Este personaje, que había llegado a levantar un santuario donde Glykon curaba y profetizaba a los seguidores de la religión, excluyendo siempre a epicúreos y cristianos, que estaban vetados a todos los actos de la organización (como señala Luciano que se le oyó decir en Atenas: «Si algún ateo, o cristiano o epicúreo, acude para inspeccionar las ‘orgías’, que se largue», Luc. Alex. 38), es atacado sin ningún tipo de cuartel por Luciano en la mencionada obra, donde el autor señala, entre todo un rosario de acciones malévolas perpetradas por este personaje, que llegó a sufrir un intento de asesinato orquestado por el mismísimo Alejandro, al que conoció (y puso en evidencia pública) en persona. Ahora bien, ¿qué tiene todo esto que ver con Marco Aurelio?

Entre el 166 y el 180 d.C. Marco Aurelio llevó a cabo una serie de campañas militares destinadas a «pacificar» a las tribus germánicas (cuados y marcomanos principalmente) situadas en el limes danubiano.

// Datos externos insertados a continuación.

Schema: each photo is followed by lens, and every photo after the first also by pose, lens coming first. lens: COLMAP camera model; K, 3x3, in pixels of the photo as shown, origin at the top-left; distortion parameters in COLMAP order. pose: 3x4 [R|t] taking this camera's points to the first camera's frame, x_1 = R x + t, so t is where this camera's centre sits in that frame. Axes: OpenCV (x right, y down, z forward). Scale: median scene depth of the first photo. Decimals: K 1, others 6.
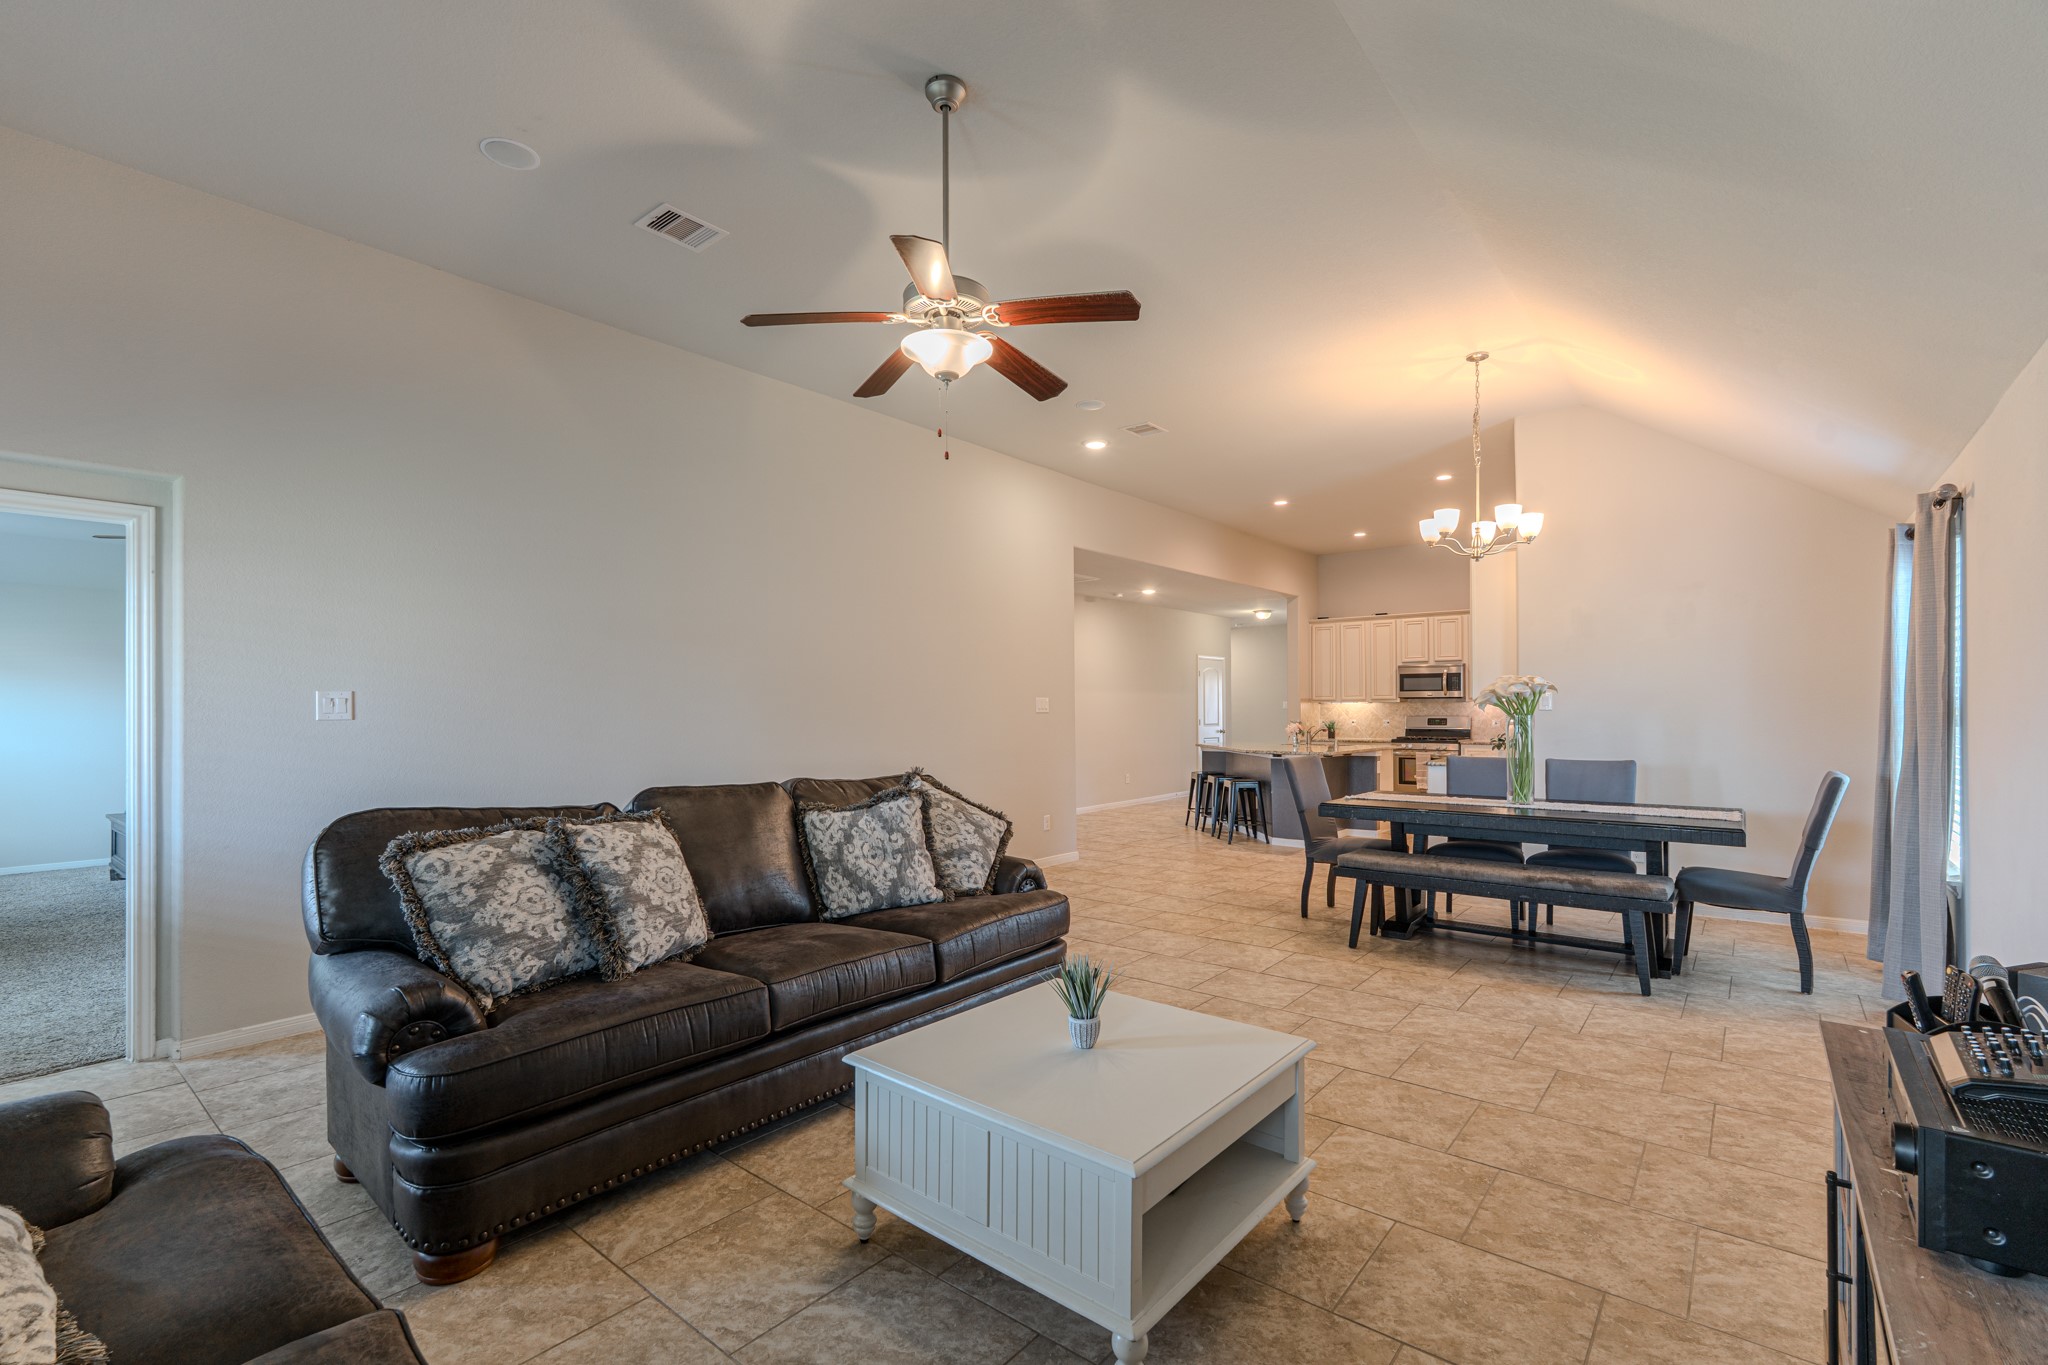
lens RADIAL K [[907.6, 0, 1019.6], [0, 907.6, 698.7], [0, 0, 1]] dist [-0.000727, 0.000127]
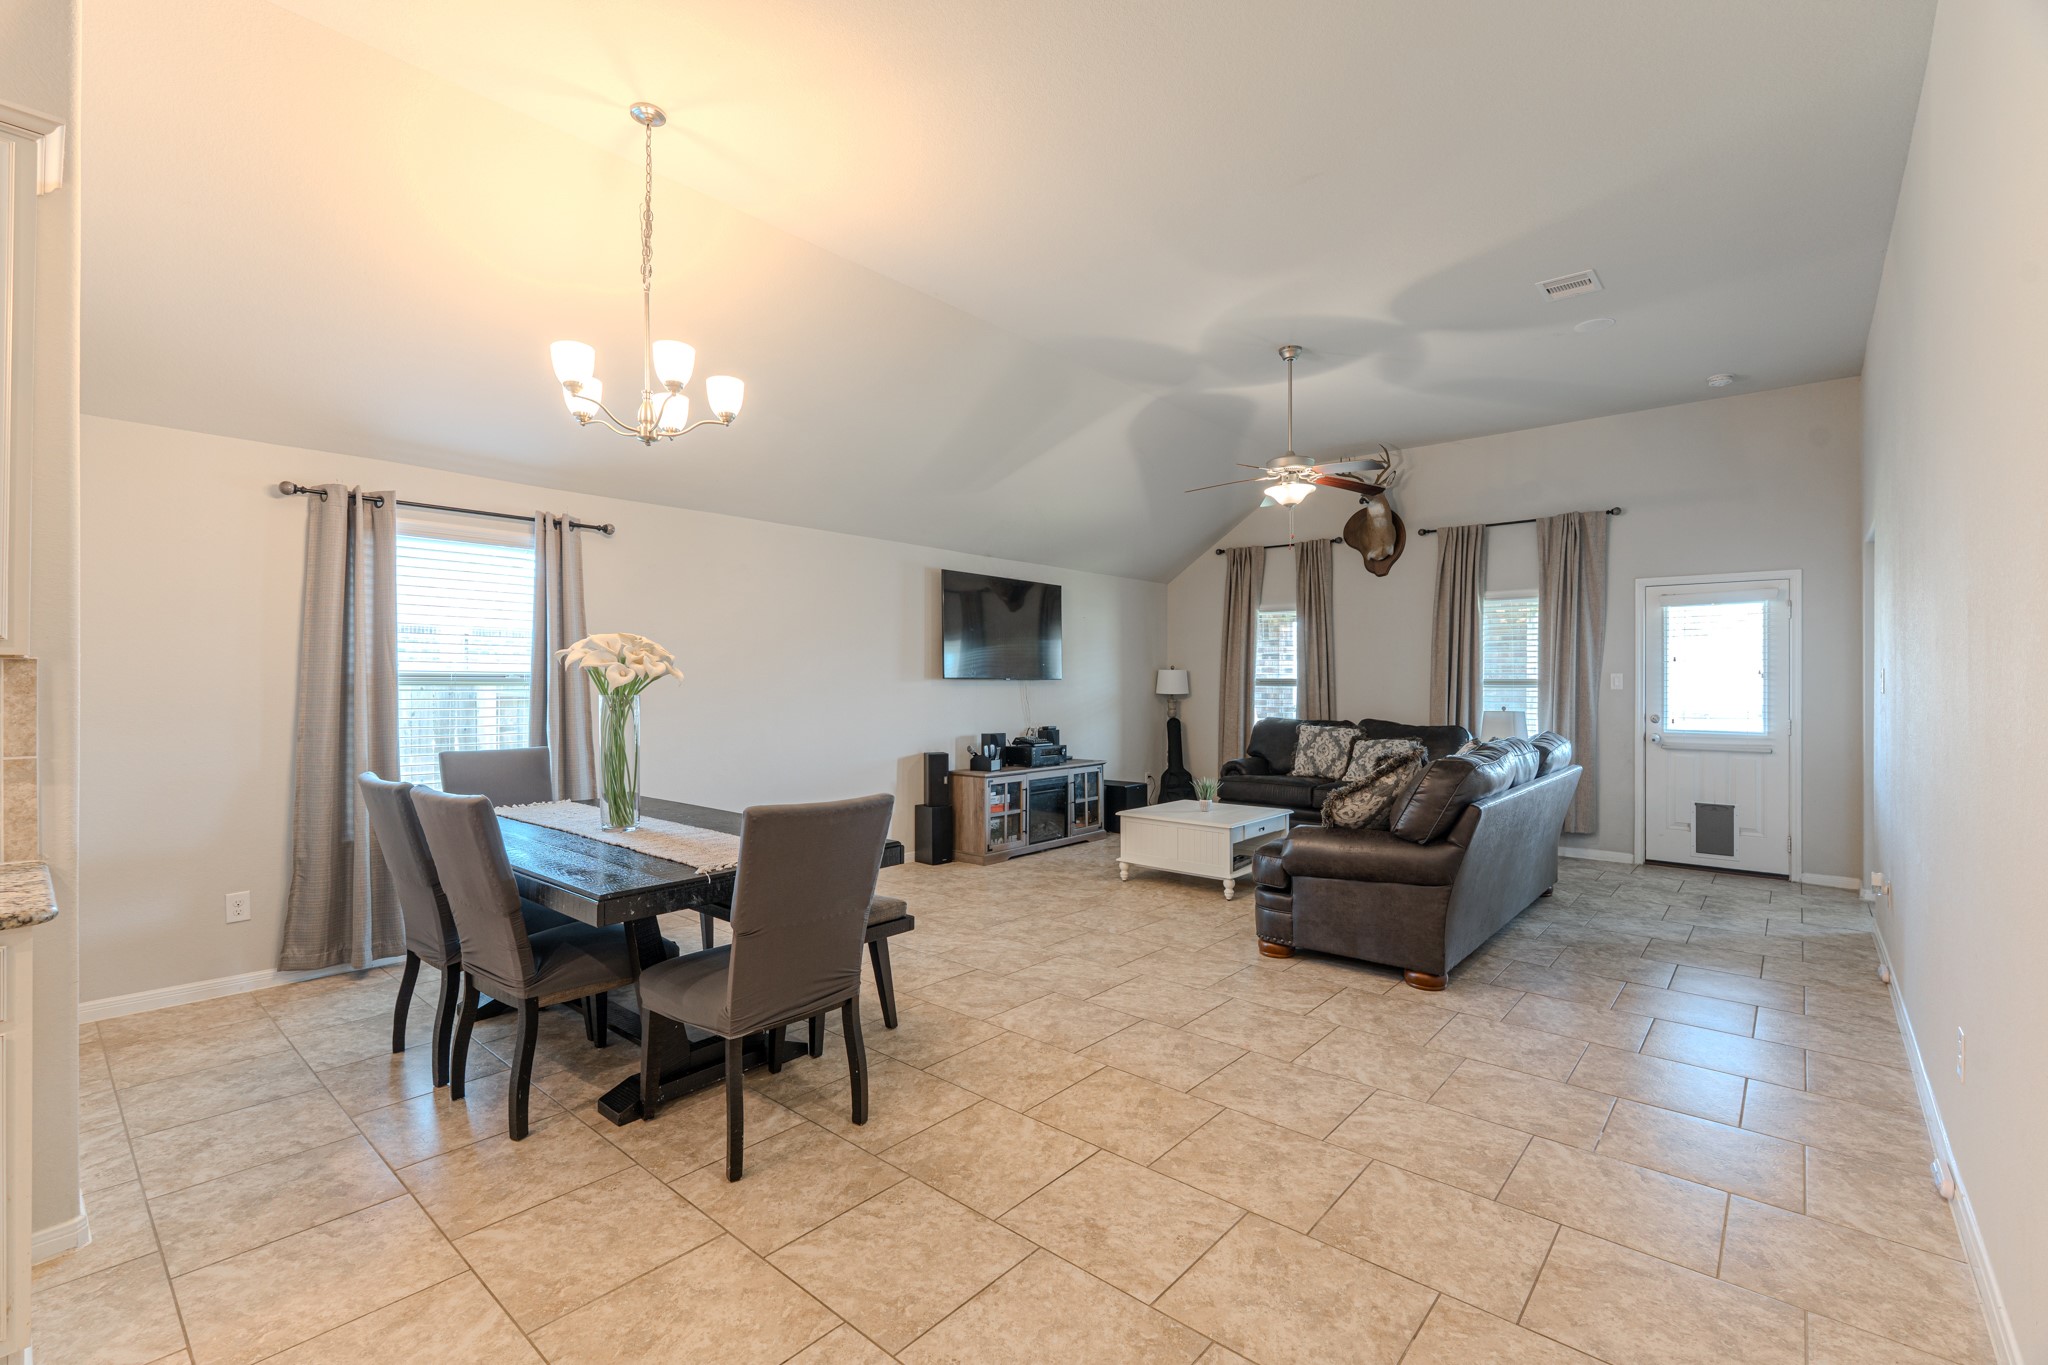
lens RADIAL K [[894.8, 0, 1021.7], [0, 894.8, 676.2], [0, 0, 1]] dist [-0.000958, 0.000170]
pose [[-0.999566, 0.000177, 0.029472, 0.240540], [-0.000338, 0.999847, -0.017483, 0.015760], [-0.029471, -0.017485, -0.999413, 1.646298]]
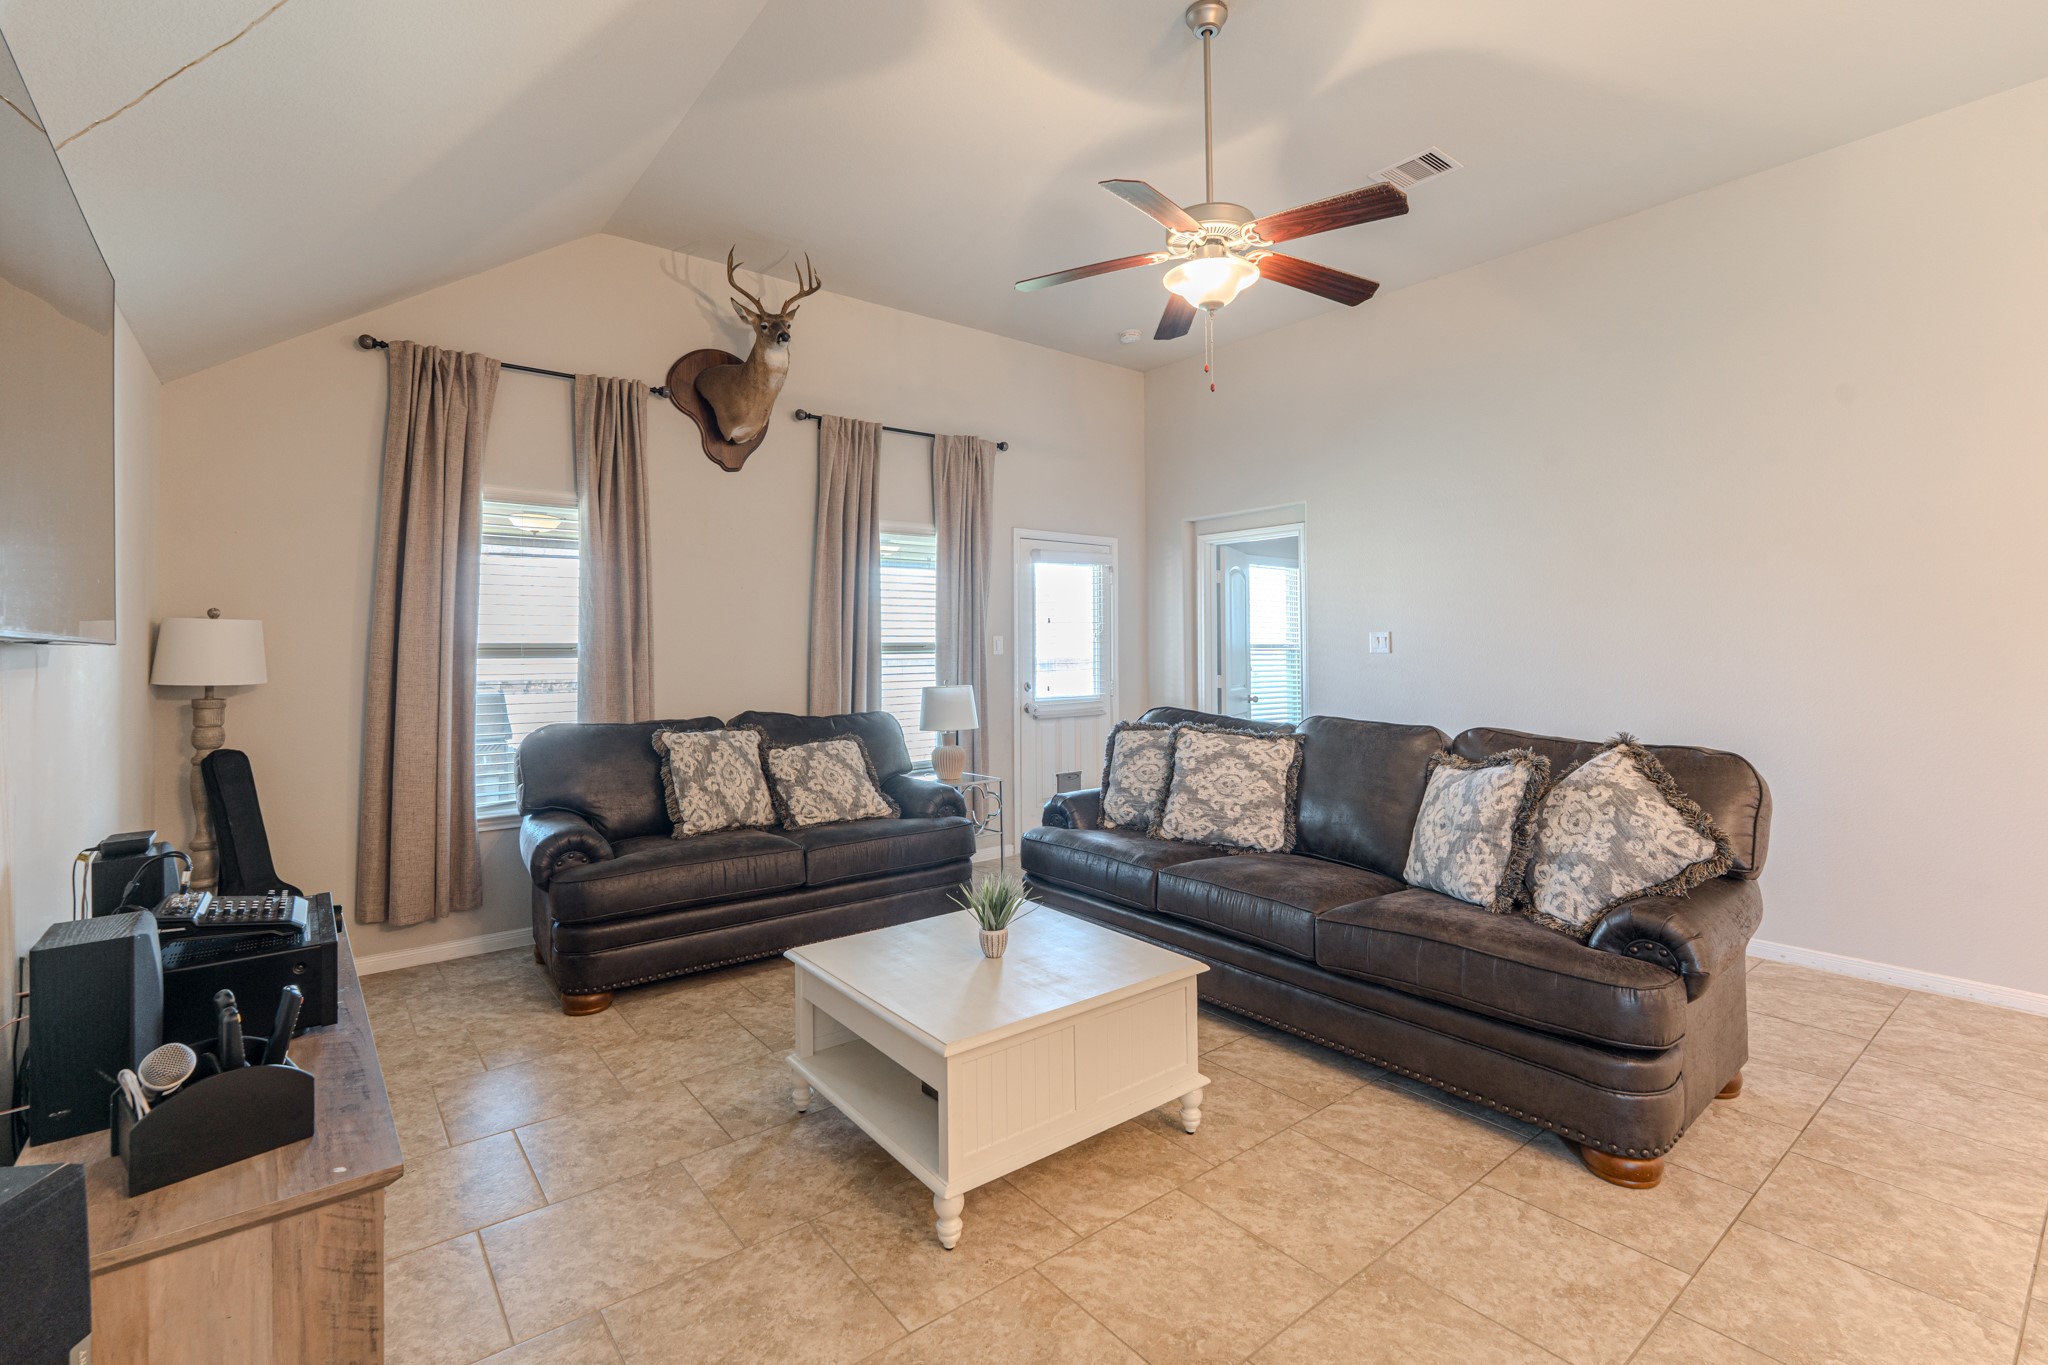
lens RADIAL K [[924.1, 0, 1043.4], [0, 924.1, 624.9], [0, 0, 1]] dist [0.000042, -0.000010]
pose [[-0.201706, -0.017919, -0.979282, 0.532661], [0.018633, 0.999581, -0.022128, 0.001823], [0.979269, -0.022710, -0.201288, 0.587291]]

Estas guerras fueron famosas durante siglos por su dureza, amén de que coincidieron en el tiempo con una peste que asoló el Imperio «con muchos miles de personas particulares y de soldados» muertos, como aparece en la Historia Augusta (SHE MA 17, 1-2).

Para más inri, la muerte de Lucio Vero, hermano de Marco Aurelio y su colega en el mando, vino a añadirse a una situación ya difícil para el emperador-filósofo, que durante estas campañas se amparó aún más en la filosofía. Sus famosas Meditaciones fueron escritas en este periodo. En ellas Marco Aurelio señala al comienzo lo que aprendió de sus maestros, como de un tal Diogneto la «desconfianza en lo que cuentan los que hacen prodigios y hechiceros acerca de encantamientos y conjuración de espíritus, y de otras prácticas semejantes» (Medit. I, 6.). No deja de ser curioso que en el Alejandro, Luciano de Samósata, al describir algunos pufos del profeta paflagonio, señalara que Marco Aurelio, siguiendo la recomendación de Alejandro de Abonuteico, ordenó que «dos leones vivos fueran lanzados al Istro [el Danubio] con muchos inciensos y víctimas de sacrificios importantes», a lo que siguió «el mayor desastre para los nuestros, pues perecieron a millares casi de golpe» (Luc. Alex. 48).

Marco Aurelio, el prudente, el sabio, el filósofo, creyó que lanzando dos leones vivos al Danubio, como le había dicho el oráculo del estafador Alejandro de Abonuteico, obtendría la esperada victoria contra los germanos. Fue al revés. Alejandro se justificó diciendo que «el dios había profetizado la victoria, sin especificar si de los romanos o de los enemigos» (Luc. Alex. 48). Nada nuevo bajo el sol. Pero sí cabe reflexionar acerca de la figura de Marco Aurelio, quien señaló en sus Meditaciones lo aprendido del tal Diogneto: «desconfianza en lo que cuentan los que hacen prodigios».

¿Y Alejandro? El bueno de Marco fue engañado. Y para aquellos que Alejandro engañaba Luciano tenía una curiosa expresión: «ciudadanos de a pie que tienen la nariz llena de mocos» (Luc. Alex. 20). Curiosa imagen esta de Marco Aurelio. ¿Cuánto podemos creer de cuanto escribió en sus Meditaciones? ¿Cuánto de lo que dicen textos como la Historia Augusta, que lo presenta como un modelo a imitar? ¿Y cuánto, por ejemplo, de lo escrito sobre su hijo Cómodo, que es retratado como «un criminal y un depravado» (SHA MA 16, 1)?